GENEVA — The world Kirsty Coventry walks into Monday as the International Olympic Committee's first female and first African president is already very different to the one she was elected in three months ago.
Take Los Angeles, host of the next Summer Games that is the public face and financial foundation of most Olympic sports.
The city described last week as a ''trash heap'' by U.S. President Donald Trump is preparing to welcome teams from more than 200 nations in July 2028.
Most of the 11,000 athletes and thousands more coaches and officials who will take part in the LA Olympics will have seen images of military being deployed against the wishes of city and state leaders.
A growing number of those athletes' home countries face being on a Trump-directed travel ban list — including Coventry's home Zimbabwe — though Olympic participants are promised exemptions to come to the U.S. Several players from Senegal's women's basketball team were denied visas for a training trip to the U.S., the country's prime minister said.

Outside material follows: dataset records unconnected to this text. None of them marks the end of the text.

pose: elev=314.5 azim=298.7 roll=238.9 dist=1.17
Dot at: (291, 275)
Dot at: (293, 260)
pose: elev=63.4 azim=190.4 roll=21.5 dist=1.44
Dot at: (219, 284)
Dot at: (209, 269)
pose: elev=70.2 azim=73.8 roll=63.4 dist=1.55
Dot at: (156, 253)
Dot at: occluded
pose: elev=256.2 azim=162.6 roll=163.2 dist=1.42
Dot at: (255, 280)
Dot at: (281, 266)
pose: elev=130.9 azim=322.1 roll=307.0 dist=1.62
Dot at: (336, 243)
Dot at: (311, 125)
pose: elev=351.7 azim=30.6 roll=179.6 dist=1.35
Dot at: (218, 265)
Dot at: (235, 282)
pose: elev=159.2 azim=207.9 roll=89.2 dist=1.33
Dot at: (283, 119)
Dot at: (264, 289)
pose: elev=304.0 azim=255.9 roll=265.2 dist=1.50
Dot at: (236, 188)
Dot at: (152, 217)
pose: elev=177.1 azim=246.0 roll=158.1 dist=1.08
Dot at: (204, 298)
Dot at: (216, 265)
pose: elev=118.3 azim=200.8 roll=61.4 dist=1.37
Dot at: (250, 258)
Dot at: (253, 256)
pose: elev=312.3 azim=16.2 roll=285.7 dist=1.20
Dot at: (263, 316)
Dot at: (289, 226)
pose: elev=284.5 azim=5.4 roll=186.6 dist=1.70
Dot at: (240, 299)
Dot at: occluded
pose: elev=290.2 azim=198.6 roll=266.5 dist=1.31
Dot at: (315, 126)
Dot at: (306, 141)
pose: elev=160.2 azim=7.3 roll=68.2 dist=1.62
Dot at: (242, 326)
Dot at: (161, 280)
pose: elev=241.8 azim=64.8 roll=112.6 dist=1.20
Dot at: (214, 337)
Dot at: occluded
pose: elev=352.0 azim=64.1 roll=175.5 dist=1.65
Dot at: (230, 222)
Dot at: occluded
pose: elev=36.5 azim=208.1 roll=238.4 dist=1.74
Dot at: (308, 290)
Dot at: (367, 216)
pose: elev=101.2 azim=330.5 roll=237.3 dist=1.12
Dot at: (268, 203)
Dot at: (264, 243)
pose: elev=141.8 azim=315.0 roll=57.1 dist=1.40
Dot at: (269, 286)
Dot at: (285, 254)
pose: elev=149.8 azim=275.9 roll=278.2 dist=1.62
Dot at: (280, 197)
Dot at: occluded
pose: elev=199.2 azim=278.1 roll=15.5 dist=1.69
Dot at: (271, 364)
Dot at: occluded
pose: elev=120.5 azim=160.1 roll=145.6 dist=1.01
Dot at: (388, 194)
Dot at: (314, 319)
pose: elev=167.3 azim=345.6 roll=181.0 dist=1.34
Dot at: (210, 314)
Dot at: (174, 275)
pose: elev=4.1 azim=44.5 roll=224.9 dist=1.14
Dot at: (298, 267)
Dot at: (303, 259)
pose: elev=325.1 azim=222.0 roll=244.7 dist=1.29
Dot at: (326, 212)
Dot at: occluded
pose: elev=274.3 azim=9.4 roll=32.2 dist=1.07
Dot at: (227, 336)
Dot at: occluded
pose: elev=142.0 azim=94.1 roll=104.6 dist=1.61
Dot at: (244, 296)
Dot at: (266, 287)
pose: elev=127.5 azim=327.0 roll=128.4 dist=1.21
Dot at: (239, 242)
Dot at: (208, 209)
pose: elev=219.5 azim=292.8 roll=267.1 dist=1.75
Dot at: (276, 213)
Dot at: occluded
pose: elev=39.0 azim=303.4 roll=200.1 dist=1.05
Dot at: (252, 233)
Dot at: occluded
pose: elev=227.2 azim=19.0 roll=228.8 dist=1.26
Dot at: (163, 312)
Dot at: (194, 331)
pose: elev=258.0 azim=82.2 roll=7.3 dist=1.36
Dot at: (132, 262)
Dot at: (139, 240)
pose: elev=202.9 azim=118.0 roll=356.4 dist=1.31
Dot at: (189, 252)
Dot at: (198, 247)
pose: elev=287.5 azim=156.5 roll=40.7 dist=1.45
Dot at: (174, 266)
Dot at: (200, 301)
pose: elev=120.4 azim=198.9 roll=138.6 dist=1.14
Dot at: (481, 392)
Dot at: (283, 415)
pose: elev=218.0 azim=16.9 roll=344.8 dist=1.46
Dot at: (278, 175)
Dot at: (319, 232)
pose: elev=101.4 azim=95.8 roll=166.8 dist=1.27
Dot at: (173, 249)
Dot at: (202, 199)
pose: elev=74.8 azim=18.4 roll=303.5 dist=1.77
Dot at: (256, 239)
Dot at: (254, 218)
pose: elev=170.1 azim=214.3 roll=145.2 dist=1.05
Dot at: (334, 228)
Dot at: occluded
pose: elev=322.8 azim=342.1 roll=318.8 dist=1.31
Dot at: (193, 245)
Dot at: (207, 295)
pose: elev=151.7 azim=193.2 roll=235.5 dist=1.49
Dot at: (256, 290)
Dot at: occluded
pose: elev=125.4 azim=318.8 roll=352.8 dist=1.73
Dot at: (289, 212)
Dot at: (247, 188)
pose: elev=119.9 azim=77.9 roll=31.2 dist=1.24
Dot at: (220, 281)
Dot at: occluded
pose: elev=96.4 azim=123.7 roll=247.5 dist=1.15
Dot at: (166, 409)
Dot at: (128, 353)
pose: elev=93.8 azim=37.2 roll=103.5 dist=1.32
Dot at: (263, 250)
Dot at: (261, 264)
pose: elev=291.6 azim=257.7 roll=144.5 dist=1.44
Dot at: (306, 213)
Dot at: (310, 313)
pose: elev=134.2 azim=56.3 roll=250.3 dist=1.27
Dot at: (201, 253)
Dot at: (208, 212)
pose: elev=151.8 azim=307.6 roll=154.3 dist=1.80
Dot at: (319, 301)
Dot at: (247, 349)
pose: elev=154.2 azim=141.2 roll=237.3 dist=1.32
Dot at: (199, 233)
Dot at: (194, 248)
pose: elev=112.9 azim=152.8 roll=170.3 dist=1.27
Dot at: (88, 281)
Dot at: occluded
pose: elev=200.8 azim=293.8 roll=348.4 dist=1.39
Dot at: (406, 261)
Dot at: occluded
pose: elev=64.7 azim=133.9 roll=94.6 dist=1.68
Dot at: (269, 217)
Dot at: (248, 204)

A first face-to-face meeting with Trump is a priority for the new IOC president, perhaps at a sports event.
Welcome to Olympic diplomacy, the outgoing IOC president Thomas Bach could reasonably comment to his political protégé Coventry.
The six Olympic Games of Bach's 12 years were rocked by Russian doping scandals and military aggression, Korean nuclear tensions, a global health crisis and corruption-fueled Brazilian chaos.